Print all of the entries exactly, minus the pictures.

Provided data:
---------------
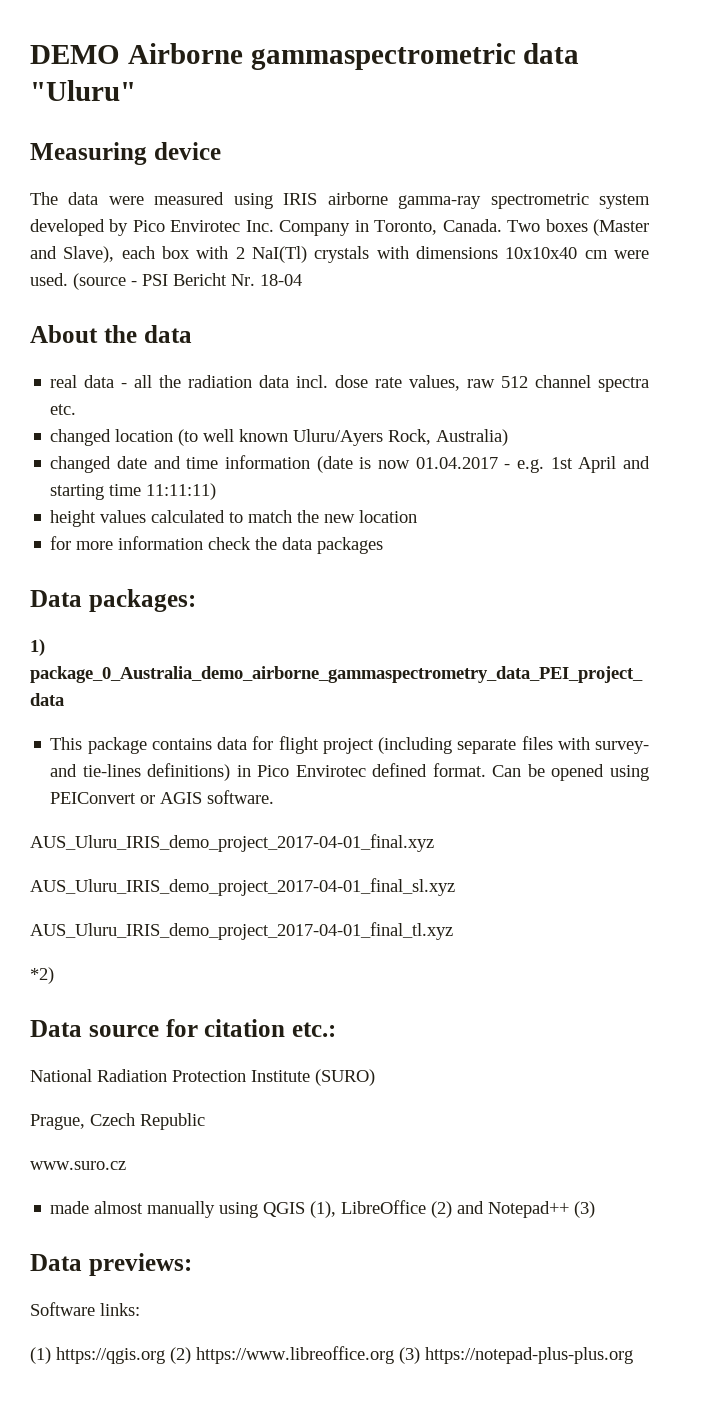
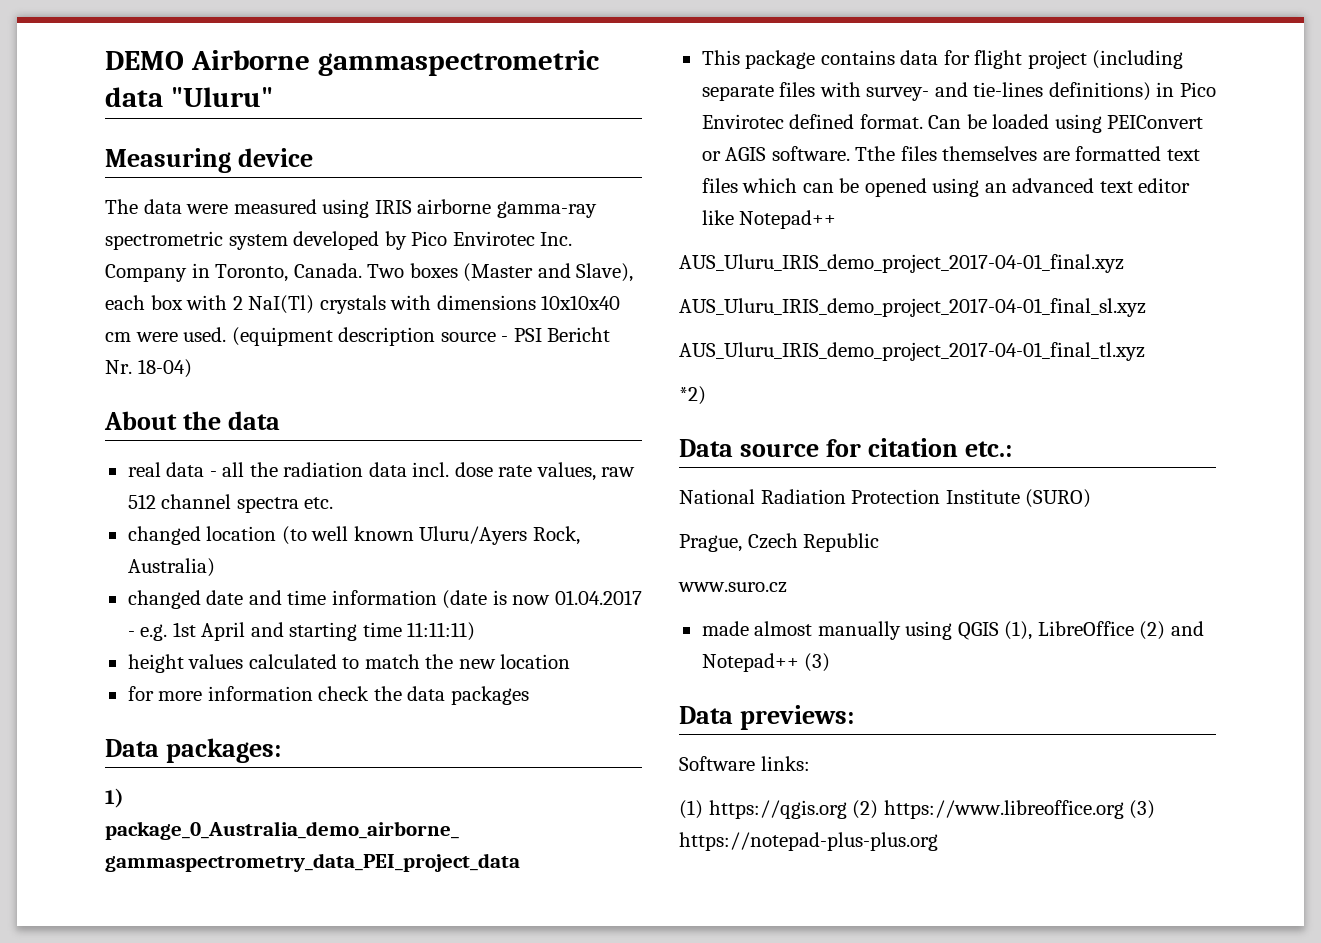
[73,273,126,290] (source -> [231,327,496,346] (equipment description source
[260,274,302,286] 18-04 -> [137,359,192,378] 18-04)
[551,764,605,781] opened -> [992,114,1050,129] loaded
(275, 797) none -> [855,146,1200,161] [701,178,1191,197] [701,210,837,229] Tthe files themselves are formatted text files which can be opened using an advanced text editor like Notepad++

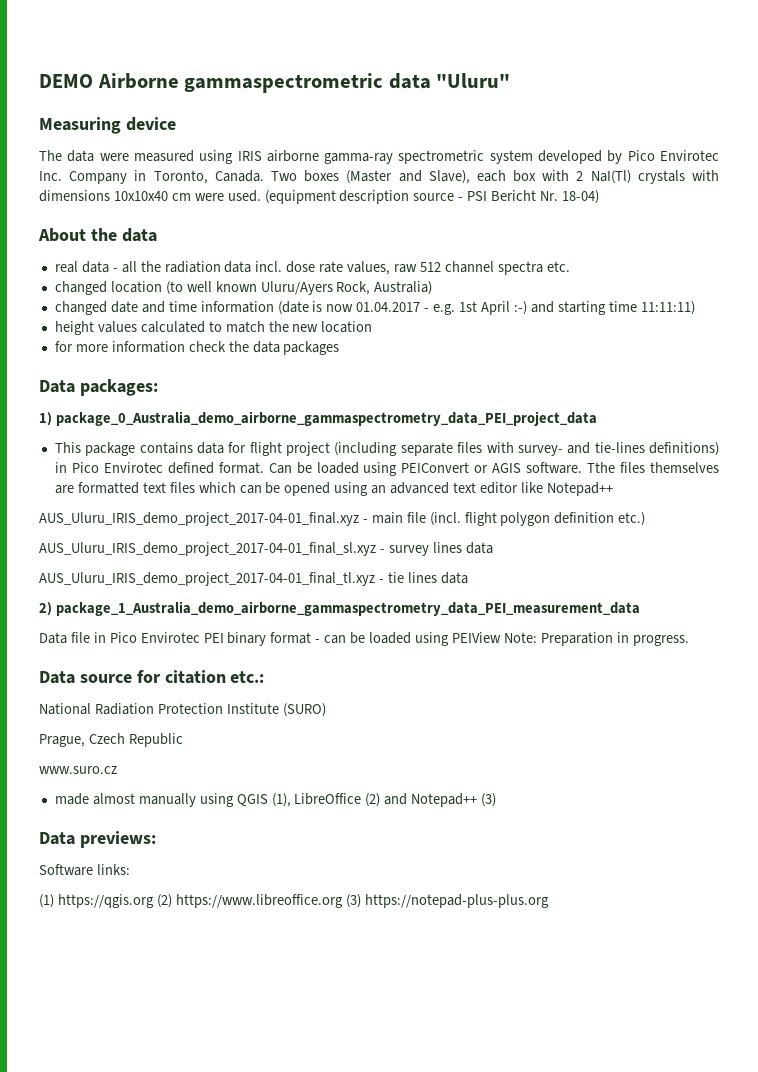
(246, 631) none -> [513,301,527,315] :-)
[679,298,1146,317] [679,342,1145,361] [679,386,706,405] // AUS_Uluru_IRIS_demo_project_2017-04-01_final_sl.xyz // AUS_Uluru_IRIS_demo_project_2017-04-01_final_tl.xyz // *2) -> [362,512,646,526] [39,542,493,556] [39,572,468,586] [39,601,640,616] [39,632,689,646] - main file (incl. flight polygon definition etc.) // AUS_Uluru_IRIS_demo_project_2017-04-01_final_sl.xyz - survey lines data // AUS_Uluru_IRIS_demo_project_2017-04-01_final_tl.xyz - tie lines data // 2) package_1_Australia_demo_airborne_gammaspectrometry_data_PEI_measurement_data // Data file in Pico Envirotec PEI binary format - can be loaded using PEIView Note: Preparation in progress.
---------------
Output of the exercise:
[73,273,126,290] (source -> [231,327,496,346] (equipment description source
[260,274,302,286] 18-04 -> [137,359,192,378] 18-04)
[551,764,605,781] opened -> [992,114,1050,129] loaded
(275, 797) none -> [855,146,1200,161] [701,178,1191,197] [701,210,837,229] Tthe files themselves are formatted text files which can be opened using an advanced text editor like Notepad++

(246, 631) none -> [513,301,527,315] :-)
[679,298,1146,317] [679,342,1145,361] [679,386,706,405] // AUS_Uluru_IRIS_demo_project_2017-04-01_final_sl.xyz // AUS_Uluru_IRIS_demo_project_2017-04-01_final_tl.xyz // *2) -> [362,512,646,526] [39,542,493,556] [39,572,468,586] [39,601,640,616] [39,632,689,646] - main file (incl. flight polygon definition etc.) // AUS_Uluru_IRIS_demo_project_2017-04-01_final_sl.xyz - survey lines data // AUS_Uluru_IRIS_demo_project_2017-04-01_final_tl.xyz - tie lines data // 2) package_1_Australia_demo_airborne_gammaspectrometry_data_PEI_measurement_data // Data file in Pico Envirotec PEI binary format - can be loaded using PEIView Note: Preparation in progress.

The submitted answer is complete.